Task item: Across the entries that follow, tally every line holding the word "Silkscreen" and reply with the count alone.

# # # #

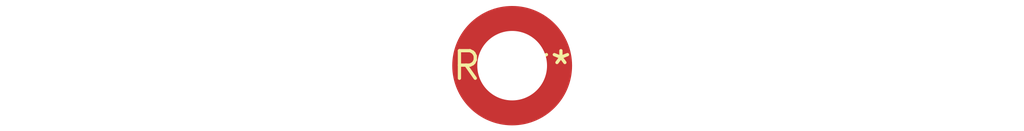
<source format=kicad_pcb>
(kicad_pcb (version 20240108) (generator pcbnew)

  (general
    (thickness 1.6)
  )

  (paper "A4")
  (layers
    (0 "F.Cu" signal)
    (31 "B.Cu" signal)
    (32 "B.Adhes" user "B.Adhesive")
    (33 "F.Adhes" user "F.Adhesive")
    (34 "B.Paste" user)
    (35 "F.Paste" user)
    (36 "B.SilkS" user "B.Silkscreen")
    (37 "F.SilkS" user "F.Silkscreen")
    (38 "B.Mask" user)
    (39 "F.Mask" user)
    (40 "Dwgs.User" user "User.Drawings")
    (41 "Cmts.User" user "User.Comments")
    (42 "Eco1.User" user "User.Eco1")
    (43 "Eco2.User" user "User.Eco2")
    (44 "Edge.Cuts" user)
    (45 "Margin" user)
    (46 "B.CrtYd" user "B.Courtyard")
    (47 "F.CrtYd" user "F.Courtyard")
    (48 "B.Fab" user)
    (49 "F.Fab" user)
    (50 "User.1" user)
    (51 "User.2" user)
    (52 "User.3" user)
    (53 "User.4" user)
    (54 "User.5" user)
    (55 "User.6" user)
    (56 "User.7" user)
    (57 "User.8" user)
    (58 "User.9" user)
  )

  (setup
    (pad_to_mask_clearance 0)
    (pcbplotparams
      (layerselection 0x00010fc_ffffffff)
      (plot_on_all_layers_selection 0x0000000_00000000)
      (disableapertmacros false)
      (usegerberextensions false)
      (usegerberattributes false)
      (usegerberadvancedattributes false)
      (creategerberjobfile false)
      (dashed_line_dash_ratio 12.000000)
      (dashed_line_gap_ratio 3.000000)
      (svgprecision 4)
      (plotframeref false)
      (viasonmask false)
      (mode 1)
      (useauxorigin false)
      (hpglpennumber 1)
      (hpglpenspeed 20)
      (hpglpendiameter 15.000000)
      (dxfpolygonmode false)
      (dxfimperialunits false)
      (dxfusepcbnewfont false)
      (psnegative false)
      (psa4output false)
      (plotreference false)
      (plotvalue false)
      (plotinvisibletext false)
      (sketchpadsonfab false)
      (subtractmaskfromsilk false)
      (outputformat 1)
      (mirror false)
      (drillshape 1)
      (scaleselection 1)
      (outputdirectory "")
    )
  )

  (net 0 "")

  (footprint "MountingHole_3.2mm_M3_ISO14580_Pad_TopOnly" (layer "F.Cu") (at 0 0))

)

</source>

# # # #

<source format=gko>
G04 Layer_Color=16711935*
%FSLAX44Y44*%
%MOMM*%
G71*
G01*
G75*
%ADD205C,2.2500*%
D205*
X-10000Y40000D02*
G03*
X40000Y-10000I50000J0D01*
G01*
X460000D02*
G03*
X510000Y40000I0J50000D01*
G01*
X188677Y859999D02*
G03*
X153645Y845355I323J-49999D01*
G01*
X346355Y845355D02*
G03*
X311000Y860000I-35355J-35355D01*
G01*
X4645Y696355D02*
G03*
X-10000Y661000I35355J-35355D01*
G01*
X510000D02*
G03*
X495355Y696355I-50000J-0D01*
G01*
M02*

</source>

# # # #

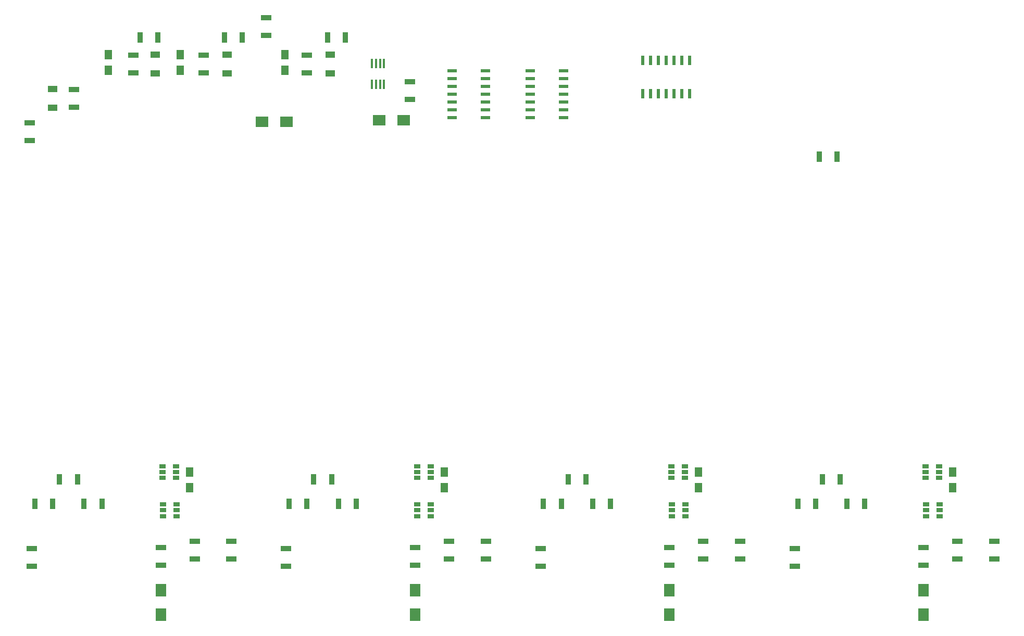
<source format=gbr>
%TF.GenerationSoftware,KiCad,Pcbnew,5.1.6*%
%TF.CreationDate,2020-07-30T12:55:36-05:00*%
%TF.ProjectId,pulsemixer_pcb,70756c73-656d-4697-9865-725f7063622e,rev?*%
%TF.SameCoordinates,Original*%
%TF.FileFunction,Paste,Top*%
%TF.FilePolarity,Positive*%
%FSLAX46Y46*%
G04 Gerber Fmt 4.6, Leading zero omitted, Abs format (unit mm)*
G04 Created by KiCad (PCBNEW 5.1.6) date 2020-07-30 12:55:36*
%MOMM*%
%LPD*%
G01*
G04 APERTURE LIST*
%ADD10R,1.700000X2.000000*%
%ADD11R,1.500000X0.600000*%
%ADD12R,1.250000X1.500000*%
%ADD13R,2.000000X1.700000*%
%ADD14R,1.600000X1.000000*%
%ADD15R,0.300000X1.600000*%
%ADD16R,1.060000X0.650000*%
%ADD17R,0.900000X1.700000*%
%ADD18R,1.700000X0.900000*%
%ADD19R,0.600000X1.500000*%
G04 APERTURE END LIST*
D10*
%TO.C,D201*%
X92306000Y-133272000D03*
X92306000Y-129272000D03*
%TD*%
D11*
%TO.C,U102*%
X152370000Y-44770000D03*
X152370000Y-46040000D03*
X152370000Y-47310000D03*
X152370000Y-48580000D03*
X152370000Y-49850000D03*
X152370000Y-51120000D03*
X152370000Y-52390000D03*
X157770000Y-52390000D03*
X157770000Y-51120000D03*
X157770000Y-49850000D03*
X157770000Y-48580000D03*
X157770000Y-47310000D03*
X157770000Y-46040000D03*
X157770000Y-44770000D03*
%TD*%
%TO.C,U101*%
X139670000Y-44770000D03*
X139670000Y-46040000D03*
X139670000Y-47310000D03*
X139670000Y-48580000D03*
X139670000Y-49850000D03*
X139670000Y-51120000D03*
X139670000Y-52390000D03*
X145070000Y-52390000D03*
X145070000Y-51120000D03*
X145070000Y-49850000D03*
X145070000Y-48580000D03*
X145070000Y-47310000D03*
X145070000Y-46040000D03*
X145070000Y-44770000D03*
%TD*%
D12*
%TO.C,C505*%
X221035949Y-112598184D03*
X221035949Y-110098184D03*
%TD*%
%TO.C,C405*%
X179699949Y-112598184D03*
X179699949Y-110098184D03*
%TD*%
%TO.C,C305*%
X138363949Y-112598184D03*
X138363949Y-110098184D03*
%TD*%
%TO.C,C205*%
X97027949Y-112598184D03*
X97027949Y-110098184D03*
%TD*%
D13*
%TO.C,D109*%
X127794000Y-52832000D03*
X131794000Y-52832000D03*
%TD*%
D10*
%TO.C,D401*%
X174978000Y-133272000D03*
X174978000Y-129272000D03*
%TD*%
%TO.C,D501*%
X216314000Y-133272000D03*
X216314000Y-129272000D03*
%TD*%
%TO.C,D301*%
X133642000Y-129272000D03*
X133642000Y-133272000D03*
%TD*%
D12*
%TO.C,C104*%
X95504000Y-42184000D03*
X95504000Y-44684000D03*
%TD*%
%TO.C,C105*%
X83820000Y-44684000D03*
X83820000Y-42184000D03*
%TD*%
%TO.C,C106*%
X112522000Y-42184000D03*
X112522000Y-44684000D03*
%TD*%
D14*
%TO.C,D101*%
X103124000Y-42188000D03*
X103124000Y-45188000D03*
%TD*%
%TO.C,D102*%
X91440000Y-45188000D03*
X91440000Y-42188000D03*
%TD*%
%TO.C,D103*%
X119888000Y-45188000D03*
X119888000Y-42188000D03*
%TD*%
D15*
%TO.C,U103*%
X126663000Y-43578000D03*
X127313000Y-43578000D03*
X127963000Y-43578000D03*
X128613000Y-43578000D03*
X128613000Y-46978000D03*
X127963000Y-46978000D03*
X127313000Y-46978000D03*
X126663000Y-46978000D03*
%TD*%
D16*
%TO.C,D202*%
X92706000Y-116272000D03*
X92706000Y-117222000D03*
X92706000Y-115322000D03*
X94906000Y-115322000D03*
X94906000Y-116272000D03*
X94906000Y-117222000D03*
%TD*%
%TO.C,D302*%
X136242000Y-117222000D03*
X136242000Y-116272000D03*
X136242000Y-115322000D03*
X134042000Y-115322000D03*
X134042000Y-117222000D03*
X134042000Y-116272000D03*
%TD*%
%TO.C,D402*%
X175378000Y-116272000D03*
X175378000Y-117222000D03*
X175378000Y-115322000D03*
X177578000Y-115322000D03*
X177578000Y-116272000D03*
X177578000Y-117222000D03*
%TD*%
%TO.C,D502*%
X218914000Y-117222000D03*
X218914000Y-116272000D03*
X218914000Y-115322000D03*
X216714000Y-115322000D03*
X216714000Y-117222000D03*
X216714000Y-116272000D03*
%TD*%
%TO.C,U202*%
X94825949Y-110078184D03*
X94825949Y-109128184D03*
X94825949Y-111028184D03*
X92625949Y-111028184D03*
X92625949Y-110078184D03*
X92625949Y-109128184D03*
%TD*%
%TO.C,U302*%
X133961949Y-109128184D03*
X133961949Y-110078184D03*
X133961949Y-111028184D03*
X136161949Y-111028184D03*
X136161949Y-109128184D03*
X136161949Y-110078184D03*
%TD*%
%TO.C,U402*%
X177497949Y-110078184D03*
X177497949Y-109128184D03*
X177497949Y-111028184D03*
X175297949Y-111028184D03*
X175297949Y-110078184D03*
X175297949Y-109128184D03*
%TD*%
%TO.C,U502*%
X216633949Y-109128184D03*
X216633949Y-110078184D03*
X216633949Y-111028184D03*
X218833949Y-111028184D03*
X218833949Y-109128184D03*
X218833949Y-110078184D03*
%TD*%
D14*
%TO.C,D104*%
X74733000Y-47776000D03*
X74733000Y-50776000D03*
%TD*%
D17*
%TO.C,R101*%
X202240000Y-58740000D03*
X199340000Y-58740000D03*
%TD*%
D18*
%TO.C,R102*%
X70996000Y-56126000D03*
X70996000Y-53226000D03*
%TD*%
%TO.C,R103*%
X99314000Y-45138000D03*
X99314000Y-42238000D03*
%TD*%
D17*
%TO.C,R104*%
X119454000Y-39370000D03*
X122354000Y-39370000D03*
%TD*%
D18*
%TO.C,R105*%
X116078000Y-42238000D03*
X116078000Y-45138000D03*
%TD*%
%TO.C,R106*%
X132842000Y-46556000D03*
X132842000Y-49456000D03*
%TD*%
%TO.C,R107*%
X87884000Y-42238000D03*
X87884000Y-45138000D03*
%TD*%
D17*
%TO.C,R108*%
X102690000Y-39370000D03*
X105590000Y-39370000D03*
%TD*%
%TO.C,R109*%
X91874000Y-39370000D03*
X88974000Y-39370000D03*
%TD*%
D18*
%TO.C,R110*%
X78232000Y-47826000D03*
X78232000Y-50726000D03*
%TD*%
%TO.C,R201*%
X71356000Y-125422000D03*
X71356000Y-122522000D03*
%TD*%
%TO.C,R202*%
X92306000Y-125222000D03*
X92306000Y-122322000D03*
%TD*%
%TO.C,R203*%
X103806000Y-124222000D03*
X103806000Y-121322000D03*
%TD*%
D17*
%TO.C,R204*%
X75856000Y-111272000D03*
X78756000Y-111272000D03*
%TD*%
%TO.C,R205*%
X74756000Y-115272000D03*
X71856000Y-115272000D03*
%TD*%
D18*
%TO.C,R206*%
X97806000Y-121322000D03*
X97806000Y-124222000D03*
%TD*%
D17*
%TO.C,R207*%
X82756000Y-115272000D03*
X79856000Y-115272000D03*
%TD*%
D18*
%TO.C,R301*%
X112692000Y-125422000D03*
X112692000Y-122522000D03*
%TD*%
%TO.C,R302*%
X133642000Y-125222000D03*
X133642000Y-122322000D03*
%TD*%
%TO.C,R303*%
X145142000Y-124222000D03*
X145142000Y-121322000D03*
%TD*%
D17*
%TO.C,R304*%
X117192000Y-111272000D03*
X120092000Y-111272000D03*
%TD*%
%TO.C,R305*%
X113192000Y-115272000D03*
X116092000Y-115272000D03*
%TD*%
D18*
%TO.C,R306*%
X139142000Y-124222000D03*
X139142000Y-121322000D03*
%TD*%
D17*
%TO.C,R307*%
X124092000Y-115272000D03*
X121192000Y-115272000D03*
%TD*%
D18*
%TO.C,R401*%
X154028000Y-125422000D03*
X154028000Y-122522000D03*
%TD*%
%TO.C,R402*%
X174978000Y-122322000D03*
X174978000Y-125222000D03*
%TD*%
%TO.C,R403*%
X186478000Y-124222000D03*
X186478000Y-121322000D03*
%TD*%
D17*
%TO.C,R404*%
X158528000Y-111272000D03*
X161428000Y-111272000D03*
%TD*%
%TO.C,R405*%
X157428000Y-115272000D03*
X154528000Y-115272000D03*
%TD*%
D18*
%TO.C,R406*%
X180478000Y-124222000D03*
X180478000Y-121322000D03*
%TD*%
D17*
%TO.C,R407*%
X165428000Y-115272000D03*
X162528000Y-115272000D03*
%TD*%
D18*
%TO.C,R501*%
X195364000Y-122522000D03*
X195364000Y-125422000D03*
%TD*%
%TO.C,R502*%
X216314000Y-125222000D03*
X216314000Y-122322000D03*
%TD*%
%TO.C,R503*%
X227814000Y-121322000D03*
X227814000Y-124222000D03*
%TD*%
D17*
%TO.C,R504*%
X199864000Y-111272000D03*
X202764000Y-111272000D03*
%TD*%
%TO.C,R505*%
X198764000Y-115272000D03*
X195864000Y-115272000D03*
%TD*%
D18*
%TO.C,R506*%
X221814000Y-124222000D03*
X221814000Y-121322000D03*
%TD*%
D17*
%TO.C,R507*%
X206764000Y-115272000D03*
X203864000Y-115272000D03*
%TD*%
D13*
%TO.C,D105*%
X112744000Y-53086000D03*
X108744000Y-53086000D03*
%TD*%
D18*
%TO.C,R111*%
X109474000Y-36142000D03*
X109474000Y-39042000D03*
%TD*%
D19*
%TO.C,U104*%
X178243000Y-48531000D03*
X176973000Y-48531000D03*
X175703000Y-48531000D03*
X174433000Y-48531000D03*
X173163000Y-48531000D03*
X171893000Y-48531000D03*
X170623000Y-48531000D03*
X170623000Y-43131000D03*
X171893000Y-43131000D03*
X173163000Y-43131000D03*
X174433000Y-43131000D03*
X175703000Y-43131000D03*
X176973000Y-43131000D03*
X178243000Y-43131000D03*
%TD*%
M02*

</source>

# # # #

Worked solution: 2